Nie ma pieniędzy m.in. na Uliczkę Tradycji
Na 700 tys. zł składają się pieniądze będące w gestii wydziału kultury - 470 tys. i pozostające w dyspozycji Kancelarii Prezydenta - 230 tys. zł (tu są m.in. fundusze na rocznicę Czerwca '76) .
Największe cięcia finansowe dotknęły Resursę. - A przecież już za trzy tygodnie są Kaziki. Wiele wydarzeń organizowanych przez tę placówkę było "podporządkowanych" 100-leciu odzyskania przez Polskę niepodległości. Chodzi zarówno o Uliczkę Tradycji, Anima Urbis, jak i wspomniane Kaziki - mówi dyrektor Wydział u Kultury Urzędu Miejskiego Sebastian Równy. Podkreśla, że program obchodów 100-lecia niepodległości przygotowywany był od września ubiegłego roku i w wielu punktach akcentuje fakt, że Radom ogłosił się wolnym miastem, tworząc tzw. Republikę Radomską, jeszcze przed 11 listopada 1918 roku. - Nie wyobrażam sobie, byśmy nie mogli tego wszystkiego zrealizować - podkreśla dyrektor Równy. Na razie brakuje na ten cel 200 tys. zł.

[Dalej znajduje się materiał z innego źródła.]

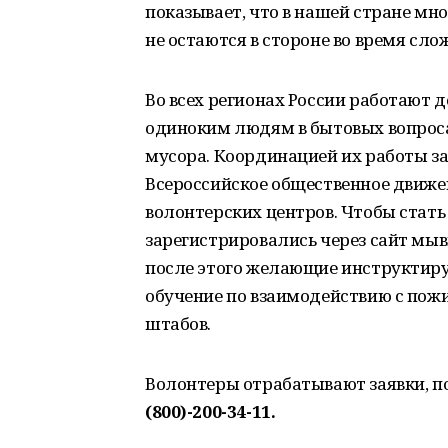
показывает, что в нашей стране мн
не остаются в стороне во время сл
Во всех регионах России работают
одиноким людям в бытовых вопросах
мусора. Координацией их работы 
Всероссийское общественное движе
волонтерских центров. Чтобы стать
зарегистрировались через сайт мыв
после этого желающие инструктиру
обучение по взаимодействию с пож
штабов.
Волонтеры отрабатывают заявки, 
(800)-200-34-11.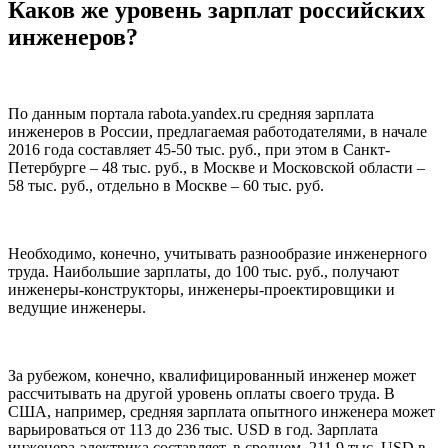
Каков же уровень зарплат российских
инженеров?
По данным портала rabota.yandex.ru средняя зарплата
инженеров в России, предлагаемая работодателями, в начале
2016 года составляет 45-50 тыс. руб., при этом в Санкт-
Петербурге – 48 тыс. руб., в Москве и Московской области –
58 тыс. руб., отдельно в Москве – 60 тыс. руб.
Необходимо, конечно, учитывать разнообразие инженерного
труда. Наибольшие зарплаты, до 100 тыс. руб., получают
инженеры-конструкторы, инженеры-проектировщики и
ведущие инженеры.
За рубежом, конечно, квалифицированный инженер может
рассчитывать на другой уровень оплаты своего труда. В
США, например, средняя зарплата опытного инженера может
варьироваться от 113 до 236 тыс. USD в год. Зарплата
инженера-электрика составляет, в среднем, 211,9 тыс. USD в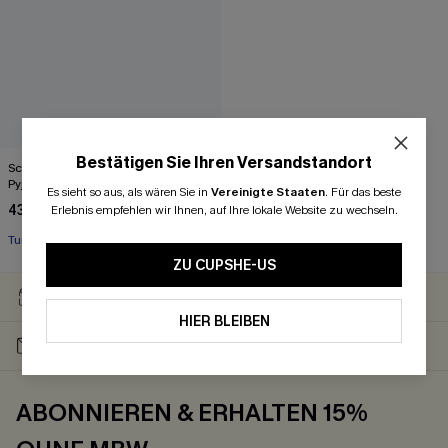
Bestätigen Sie Ihren Versandstandort
Schwarzes Kariertes Langarm
Pyjama-Set
Es sieht so aus, als wären Sie in
Vereinigte Staaten
.
Für das beste
43,00 €
Erlebnis empfehlen wir Ihnen, auf Ihre lokale Website zu wechseln.
Tunnelzug
ZU CUPSHE-US
30-TÄGIGES
GRATIS VERSAND
RÜCKGABERECHT
HIER BLEIBEN
-15% NEWSLETTER-
-20% SMS-ABONNEMENT
RABATT
ABONNIEREN & ERHALTEN 15%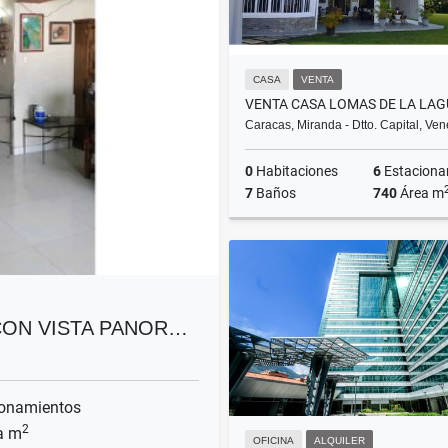
CASA
VENTA
VENTA CASA LOMAS DE LA LAG
Caracas, Miranda - Dtto. Capital, Ve
0
Habitaciones
6
Estacionam
7
Baños
740
Área m
US$690,000
CON VISTA PANOR…
onamientos
2
a m
OFICINA
ALQUILER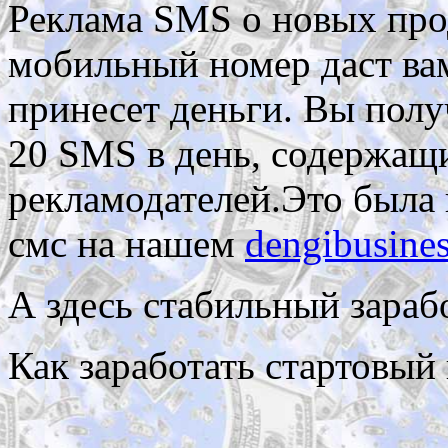
Реклама SMS о новых проду
мобильный номер даст в
принесет деньги. Вы полу
20 SMS в день, содержащи
рекламодателей.Это была
смс на нашем
dengibusines
А здесь стабильный зарабо
Как заработать стартовый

Bez pieniędzy w 100-lecie niepodległości
W programie obchodów 100-lecia odzyskania niepodległości znalazły się także m.in. Wiosna Literacka pod znakiem Wolności, w tym Niepodległościowa Budka Telefoniczna, rajd dla rowerzystów po Radomiu i okolicy szlakiem miejsc związanych z walką o niepodległość, wyścig autentycznych łuczników „100 okrążeń na 100-lecie”, "Malowane Polski Zmartwychwstanie według Jacka Malczewskiego" – widowisko w skansenie, sadzenie 100 dębów lub dębu na 100 Niepodległej i bicie rekordu w liczbie osób śpiewających „Sto lat” dla Niepodległej, a także Tydzień Republiki Radomskiej, a podczas niego "Wolne Miasto Wolnych Obywateli - Republika Radomska" – widowisko historyczne na ulicach miasta.
Czy radni chcą?
Poszkodowany jest również MOK "Amfiteatr", któremu opozycja zabrała 250 tys. zł. - To pieniądze przeznaczone przede wszystkim na Dni Radomia i wakacje, czyli Fosę Pełną Kultury - wyjaśnia szef wydziału kultury magistratu.
Jak w tej sytuacji poradzą sobie placówki kultury? - Mamy nadzieję, że radni zdecydują jednak o przeznaczeniu tych środków. Będziemy o nie wnioskować, choćby na najbliższej sesji rady miejskiej - zapowiada Sebastian Równy. I dodaje: - Chyba, że radni nie chcą, by organizować te wszystkie wydarzenia.